It’s April and we all long for a fresh start, an end to winter and the start of a season where it feels good to get outside our walls. And we all, no matter how many springs we have actually experienced, imagine spring as a sudden burst of sunshine and warmth and tulips.
That’s not how it happens. We will get our fresh start but it will feel less like stepping out of warm shower and more like picking our way through the mud. We can’t avoid the weather, but we can avoid the muckiness of other kinds of fresh starts. We know from experience that a fresh start moves forward in fits and starts, with lots that is unfamiliar and some that is unwelcome. Starting is hard.

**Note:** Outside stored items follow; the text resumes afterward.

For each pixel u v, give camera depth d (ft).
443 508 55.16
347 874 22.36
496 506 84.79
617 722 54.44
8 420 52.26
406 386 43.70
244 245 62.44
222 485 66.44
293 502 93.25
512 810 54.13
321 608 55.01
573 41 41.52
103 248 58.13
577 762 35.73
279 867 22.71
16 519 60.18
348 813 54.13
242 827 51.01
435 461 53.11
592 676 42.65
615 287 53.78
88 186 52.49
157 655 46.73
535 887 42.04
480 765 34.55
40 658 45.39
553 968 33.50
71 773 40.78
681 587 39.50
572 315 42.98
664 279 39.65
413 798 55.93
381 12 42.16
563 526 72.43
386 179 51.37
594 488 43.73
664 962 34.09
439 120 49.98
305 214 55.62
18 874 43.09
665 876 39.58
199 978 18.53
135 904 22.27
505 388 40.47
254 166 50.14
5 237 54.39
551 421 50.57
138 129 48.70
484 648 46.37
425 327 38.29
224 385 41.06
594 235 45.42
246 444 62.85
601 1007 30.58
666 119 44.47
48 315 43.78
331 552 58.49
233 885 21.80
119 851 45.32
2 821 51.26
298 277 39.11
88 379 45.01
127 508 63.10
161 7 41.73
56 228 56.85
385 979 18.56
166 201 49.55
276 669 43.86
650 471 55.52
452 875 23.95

Sustained positive change requires that we get started. And it’s easy to start for the length of a TikTok video. It’s much harder to maintain the start through the weeks when you have to adapt to a new environment or build a new habit. It will probably seem that everything–and everyone–is out to derail you.
In a way, that will be true. Your own senses will scan the environment for what is familiar and prompt you to go back to old signals and responses. The people in your life will act as if nothing has changed, and feed you suggestions that won’t fit with your new start. Your auto-pilot will feel glitchy until it resets.
This is why it helps to have a guide through change and a group that alternately nudges and cheers as you make your uneven way forward into a new position or skill set or relationship. We love NLP certification training because it takes long enough to support people through a fresh start. . . and it makes it much easier to enjoy the bumps and curves along the way.
Muck and bumps and curves are not bad in themselves: they are exactly how we make great play spaces for kids. We can learn to welcome them if we are with people who can see them for what they are: the building blocks of a fresh start.